* [EXERCISE DIRECTIONS]
Every line that holds the word "patients" needs to be copied from the data below.

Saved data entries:
^^^^
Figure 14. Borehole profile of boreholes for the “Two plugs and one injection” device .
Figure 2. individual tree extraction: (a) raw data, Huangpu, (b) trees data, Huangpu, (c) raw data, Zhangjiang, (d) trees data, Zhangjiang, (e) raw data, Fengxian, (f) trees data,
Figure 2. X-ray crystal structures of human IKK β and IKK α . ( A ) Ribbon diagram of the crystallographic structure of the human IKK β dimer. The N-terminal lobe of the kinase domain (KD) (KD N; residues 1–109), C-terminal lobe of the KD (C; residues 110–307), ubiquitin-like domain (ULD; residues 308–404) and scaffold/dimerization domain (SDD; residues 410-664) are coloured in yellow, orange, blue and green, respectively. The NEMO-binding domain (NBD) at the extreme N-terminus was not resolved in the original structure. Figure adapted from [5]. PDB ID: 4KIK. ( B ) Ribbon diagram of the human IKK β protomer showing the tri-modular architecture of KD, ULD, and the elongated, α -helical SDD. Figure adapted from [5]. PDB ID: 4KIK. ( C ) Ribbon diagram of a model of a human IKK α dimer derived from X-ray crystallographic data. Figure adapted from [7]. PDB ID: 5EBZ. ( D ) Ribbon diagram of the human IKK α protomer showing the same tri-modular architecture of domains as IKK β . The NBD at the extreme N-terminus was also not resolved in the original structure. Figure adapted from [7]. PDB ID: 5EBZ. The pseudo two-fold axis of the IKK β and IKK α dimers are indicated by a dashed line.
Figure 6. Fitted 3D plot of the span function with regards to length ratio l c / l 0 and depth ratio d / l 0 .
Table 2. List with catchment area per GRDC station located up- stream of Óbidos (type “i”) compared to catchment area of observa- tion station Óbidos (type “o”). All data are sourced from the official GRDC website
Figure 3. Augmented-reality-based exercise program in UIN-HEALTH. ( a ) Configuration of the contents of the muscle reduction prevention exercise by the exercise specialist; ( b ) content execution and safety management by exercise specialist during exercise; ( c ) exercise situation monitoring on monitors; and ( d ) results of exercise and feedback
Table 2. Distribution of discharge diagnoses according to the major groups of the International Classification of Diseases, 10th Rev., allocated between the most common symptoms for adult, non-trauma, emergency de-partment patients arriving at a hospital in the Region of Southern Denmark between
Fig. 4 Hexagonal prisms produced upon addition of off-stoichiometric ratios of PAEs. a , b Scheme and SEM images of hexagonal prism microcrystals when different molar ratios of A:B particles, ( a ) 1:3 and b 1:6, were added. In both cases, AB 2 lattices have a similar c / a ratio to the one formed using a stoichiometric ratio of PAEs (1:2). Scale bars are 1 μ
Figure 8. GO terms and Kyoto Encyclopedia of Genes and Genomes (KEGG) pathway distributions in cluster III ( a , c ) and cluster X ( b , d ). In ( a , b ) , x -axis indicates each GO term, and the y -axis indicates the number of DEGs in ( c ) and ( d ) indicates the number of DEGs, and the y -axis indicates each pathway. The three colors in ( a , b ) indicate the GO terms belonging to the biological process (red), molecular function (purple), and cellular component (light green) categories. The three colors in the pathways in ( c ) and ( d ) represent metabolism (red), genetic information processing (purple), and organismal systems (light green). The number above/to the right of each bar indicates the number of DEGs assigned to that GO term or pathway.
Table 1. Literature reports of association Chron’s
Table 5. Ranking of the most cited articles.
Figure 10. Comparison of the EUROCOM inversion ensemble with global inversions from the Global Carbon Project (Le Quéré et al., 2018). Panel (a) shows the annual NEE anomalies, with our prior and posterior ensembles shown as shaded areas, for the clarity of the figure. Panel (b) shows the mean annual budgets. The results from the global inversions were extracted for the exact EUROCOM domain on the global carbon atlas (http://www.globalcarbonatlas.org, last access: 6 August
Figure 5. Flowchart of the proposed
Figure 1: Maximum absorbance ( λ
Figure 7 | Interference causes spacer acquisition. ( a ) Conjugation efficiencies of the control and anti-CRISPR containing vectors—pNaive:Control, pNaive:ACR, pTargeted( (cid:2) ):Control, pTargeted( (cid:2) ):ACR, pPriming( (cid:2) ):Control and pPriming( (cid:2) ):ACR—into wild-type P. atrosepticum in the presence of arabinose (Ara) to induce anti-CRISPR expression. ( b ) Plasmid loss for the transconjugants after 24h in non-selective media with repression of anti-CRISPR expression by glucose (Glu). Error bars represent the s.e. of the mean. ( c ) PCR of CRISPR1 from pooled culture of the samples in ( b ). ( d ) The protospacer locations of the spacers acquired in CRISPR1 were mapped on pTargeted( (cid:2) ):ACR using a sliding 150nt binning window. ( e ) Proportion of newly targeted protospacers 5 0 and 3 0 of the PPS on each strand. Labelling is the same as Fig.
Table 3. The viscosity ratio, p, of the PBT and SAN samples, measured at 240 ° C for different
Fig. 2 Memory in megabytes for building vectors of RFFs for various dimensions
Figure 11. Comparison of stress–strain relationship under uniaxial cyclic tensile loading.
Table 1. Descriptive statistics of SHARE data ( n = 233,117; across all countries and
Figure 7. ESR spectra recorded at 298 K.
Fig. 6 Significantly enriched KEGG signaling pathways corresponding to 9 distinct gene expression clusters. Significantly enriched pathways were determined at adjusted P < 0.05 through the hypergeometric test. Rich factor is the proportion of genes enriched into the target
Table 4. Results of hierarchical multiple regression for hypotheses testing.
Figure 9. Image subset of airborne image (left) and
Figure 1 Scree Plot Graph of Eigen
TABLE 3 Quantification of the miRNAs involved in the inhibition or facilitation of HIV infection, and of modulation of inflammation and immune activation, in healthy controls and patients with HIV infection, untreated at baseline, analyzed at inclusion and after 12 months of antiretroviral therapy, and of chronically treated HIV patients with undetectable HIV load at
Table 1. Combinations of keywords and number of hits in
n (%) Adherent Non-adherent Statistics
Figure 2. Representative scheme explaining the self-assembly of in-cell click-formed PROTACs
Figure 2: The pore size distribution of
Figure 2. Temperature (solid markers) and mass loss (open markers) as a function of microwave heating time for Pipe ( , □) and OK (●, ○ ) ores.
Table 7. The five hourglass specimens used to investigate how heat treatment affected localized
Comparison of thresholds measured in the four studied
^^^^
* [RESPONSE TO THIS EXERCISE]
Table 2. Distribution of discharge diagnoses according to the major groups of the International Classification of Diseases, 10th Rev., allocated between the most common symptoms for adult, non-trauma, emergency de-partment patients arriving at a hospital in the Region of Southern Denmark between
TABLE 3 Quantification of the miRNAs involved in the inhibition or facilitation of HIV infection, and of modulation of inflammation and immune activation, in healthy controls and patients with HIV infection, untreated at baseline, analyzed at inclusion and after 12 months of antiretroviral therapy, and of chronically treated HIV patients with undetectable HIV load at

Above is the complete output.